** Start Recorded information **

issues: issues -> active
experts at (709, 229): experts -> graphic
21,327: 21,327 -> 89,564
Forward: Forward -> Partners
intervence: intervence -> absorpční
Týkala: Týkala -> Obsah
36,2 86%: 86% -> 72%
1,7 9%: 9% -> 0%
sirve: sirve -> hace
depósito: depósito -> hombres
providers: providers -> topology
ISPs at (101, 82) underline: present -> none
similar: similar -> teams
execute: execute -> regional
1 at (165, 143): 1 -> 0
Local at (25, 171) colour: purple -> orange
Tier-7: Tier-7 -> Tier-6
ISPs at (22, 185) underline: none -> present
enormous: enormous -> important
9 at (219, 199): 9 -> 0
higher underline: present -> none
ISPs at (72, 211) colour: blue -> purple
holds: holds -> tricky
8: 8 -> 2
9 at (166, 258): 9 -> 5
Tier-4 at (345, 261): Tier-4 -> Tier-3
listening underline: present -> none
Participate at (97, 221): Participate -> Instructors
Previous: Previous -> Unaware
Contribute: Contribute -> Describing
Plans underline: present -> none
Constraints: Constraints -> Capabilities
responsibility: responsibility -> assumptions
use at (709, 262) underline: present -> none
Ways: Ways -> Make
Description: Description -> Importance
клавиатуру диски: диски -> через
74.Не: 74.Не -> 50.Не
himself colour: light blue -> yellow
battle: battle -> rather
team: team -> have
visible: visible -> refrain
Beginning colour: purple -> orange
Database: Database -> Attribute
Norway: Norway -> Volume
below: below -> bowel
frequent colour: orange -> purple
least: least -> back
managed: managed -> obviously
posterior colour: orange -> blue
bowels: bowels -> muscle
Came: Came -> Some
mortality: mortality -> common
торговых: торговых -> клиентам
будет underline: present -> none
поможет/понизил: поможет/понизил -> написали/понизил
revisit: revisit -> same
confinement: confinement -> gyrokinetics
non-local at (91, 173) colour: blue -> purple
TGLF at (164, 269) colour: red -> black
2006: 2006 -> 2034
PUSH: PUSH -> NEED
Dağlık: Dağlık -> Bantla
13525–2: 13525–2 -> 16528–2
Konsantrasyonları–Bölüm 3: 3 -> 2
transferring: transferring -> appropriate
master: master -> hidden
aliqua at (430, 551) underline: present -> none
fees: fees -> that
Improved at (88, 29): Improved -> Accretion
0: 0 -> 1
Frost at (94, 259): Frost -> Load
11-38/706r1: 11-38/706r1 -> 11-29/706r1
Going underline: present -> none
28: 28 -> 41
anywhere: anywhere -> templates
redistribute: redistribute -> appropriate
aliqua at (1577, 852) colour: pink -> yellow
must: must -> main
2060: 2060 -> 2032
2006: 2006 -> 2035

** End Recorded information **

- _Required work_
Recast the listing, from its first line through the line containing "PUSH: PUSH -> NEED", as a numbered list with blank lines omitted. Include both the first line and that last line.

- _The solution_
1. issues: issues -> active
2. experts at (709, 229): experts -> graphic
3. 21,327: 21,327 -> 89,564
4. Forward: Forward -> Partners
5. intervence: intervence -> absorpční
6. Týkala: Týkala -> Obsah
7. 36,2 86%: 86% -> 72%
8. 1,7 9%: 9% -> 0%
9. sirve: sirve -> hace
10. depósito: depósito -> hombres
11. providers: providers -> topology
12. ISPs at (101, 82) underline: present -> none
13. similar: similar -> teams
14. execute: execute -> regional
15. 1 at (165, 143): 1 -> 0
16. Local at (25, 171) colour: purple -> orange
17. Tier-7: Tier-7 -> Tier-6
18. ISPs at (22, 185) underline: none -> present
19. enormous: enormous -> important
20. 9 at (219, 199): 9 -> 0
21. higher underline: present -> none
22. ISPs at (72, 211) colour: blue -> purple
23. holds: holds -> tricky
24. 8: 8 -> 2
25. 9 at (166, 258): 9 -> 5
26. Tier-4 at (345, 261): Tier-4 -> Tier-3
27. listening underline: present -> none
28. Participate at (97, 221): Participate -> Instructors
29. Previous: Previous -> Unaware
30. Contribute: Contribute -> Describing
31. Plans underline: present -> none
32. Constraints: Constraints -> Capabilities
33. responsibility: responsibility -> assumptions
34. use at (709, 262) underline: present -> none
35. Ways: Ways -> Make
36. Description: Description -> Importance
37. клавиатуру диски: диски -> через
38. 74.Не: 74.Не -> 50.Не
39. himself colour: light blue -> yellow
40. battle: battle -> rather
41. team: team -> have
42. visible: visible -> refrain
43. Beginning colour: purple -> orange
44. Database: Database -> Attribute
45. Norway: Norway -> Volume
46. below: below -> bowel
47. frequent colour: orange -> purple
48. least: least -> back
49. managed: managed -> obviously
50. posterior colour: orange -> blue
51. bowels: bowels -> muscle
52. Came: Came -> Some
53. mortality: mortality -> common
54. торговых: торговых -> клиентам
55. будет underline: present -> none
56. поможет/понизил: поможет/понизил -> написали/понизил
57. revisit: revisit -> same
58. confinement: confinement -> gyrokinetics
59. non-local at (91, 173) colour: blue -> purple
60. TGLF at (164, 269) colour: red -> black
61. 2006: 2006 -> 2034
62. PUSH: PUSH -> NEED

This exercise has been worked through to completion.